Papers Published

  1. M. L. Upton and C. L. Gilchrist and F. Guilak and L. A. Setton, Transfer of macroscale tissue strain to microscale cell regions in the deformed meniscus, Biophysical Journal, vol. 95 no. 4 (August, 2008), pp. 2116 -- 2124 .
    (last updated on 2009/09/02)

    Cells within fibrocartilaginous tissues, including chondrocytes and fibroblasts of the meniscus, ligament, and tendon, regulate cell biosynthesis in response to local mechanical stimuli. The processes by which an applied mechanical load is transferred through the extracellular matrix to the environment of a cell are not fully understood. To better understand the role of mechanics in controlling cell phenotype and biosynthetic activity, this study was conducted to measure strain at different length scales in tissue of the fibrocartilaginous meniscus of the knee joint, and to de. ne a quantitative parameter that describes the strain transferred from the far-field tissue to a microenvironment surrounding a cell. Experiments were performed to apply a controlled uniaxial tensile deformation to explants of porcine meniscus containing live cells. Using texture correlation analyses of confocal microscopy images, two-dimensional Lagrangian and principal strains were measured at length scales representative of the tissue (macroscale) and microenvironment in the region of a cell (microscale) to yield a strain transfer ratio as a measure of median microscale to macroscale strain.
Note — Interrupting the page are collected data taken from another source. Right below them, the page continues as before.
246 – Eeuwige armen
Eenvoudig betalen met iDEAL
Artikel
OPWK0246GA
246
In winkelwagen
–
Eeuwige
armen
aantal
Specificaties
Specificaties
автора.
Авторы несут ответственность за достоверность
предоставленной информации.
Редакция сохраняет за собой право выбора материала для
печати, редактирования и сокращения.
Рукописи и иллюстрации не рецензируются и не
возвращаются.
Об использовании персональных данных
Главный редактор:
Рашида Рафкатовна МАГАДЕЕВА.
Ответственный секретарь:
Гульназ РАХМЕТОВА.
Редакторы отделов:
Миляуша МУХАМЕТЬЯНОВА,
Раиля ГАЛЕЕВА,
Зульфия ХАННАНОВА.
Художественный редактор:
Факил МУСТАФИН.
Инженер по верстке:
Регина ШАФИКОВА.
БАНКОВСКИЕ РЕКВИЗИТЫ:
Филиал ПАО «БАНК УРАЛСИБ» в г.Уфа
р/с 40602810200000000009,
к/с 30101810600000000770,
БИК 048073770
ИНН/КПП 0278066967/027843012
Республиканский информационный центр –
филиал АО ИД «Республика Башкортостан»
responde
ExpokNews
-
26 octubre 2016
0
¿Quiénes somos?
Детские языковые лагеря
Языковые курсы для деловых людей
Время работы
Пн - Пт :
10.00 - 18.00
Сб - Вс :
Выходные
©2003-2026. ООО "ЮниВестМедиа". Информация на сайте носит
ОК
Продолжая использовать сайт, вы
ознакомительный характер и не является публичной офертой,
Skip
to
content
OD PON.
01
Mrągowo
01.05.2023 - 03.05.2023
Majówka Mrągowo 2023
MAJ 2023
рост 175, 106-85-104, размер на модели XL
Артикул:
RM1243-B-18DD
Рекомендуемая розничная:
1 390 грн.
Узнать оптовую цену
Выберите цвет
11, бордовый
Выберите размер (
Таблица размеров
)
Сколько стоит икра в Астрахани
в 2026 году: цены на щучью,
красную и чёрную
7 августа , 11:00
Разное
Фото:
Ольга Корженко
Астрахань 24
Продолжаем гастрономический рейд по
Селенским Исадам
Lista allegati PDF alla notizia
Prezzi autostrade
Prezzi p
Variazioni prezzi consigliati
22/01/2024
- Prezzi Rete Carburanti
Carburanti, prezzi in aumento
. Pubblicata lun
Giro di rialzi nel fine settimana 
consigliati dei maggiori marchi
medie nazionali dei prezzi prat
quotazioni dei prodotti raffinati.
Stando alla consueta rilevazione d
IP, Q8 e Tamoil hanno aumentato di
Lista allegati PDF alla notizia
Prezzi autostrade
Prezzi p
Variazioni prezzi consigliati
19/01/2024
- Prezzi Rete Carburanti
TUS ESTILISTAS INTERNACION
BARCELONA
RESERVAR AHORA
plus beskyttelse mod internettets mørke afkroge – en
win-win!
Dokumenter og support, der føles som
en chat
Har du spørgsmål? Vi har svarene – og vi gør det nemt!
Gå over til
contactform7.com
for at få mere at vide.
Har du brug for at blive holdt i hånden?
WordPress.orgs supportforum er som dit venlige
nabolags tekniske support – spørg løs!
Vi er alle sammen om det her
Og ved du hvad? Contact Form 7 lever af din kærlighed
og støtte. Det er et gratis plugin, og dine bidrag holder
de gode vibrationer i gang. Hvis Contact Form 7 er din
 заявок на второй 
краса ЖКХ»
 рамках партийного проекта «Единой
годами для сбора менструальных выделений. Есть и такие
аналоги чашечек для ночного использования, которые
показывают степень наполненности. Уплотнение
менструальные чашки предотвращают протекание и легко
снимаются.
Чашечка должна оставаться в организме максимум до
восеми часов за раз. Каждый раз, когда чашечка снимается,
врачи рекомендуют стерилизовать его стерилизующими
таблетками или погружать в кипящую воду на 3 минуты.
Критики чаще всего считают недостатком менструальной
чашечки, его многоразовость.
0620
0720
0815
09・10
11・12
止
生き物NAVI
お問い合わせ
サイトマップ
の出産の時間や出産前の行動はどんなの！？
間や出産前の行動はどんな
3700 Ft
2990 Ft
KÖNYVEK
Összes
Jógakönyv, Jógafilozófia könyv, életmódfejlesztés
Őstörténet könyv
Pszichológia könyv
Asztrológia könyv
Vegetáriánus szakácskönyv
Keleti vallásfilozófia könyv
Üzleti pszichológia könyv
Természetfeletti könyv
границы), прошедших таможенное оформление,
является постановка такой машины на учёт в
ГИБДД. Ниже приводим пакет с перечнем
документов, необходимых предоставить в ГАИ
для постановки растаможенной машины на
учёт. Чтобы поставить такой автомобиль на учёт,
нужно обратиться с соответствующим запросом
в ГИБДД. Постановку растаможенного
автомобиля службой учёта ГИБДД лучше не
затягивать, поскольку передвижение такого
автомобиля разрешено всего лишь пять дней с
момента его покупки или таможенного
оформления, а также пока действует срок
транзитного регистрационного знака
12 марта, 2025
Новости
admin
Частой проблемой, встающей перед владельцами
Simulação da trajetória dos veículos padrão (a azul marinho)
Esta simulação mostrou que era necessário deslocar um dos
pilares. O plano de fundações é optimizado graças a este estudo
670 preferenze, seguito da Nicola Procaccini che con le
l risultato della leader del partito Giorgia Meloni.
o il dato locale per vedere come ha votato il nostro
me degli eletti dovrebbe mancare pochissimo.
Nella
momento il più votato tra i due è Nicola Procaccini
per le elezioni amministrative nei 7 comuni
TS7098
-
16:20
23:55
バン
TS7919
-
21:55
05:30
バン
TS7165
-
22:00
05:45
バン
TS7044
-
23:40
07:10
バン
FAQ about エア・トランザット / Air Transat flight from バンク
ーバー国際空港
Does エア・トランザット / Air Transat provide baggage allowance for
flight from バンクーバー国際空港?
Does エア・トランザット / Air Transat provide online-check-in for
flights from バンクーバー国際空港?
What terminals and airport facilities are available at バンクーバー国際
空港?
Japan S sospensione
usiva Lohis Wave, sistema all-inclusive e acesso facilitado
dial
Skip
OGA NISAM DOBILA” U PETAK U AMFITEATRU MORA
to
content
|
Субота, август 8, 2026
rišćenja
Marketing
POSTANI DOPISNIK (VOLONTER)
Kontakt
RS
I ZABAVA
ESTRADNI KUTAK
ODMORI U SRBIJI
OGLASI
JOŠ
The data demonstrate that principal strains at the microscale are coupled to and amplified from macroscale principal strains for a majority of cell microenvironments located across diverse microstructural regions, with average strain transfer ratios of 1.6 and 2.9 for the maximum and minimum principal strains, respectively. Lagrangian strain components calculated along the experimental axes of applied deformations exhibited considerable spatial heterogeneity and intersample variability, and suggest the existence of both strain amplification and attenuation. This feature is consistent with an in- plane rotation of the principal strain axes relative to the experimental axes at the microscale that may result from fiber sliding, fiber twisting, and fiber-matrix interactions that are believed to be important for regulating deformation in other fibrocartilaginous tissues. The findings for consistent amplification of macroscale to microscale principal strains suggest a coordinated pattern of strain transfer from applied deformation to the microscale environment of a cell that is largely independent of these microstructural features in the fibrocartilaginous meniscus.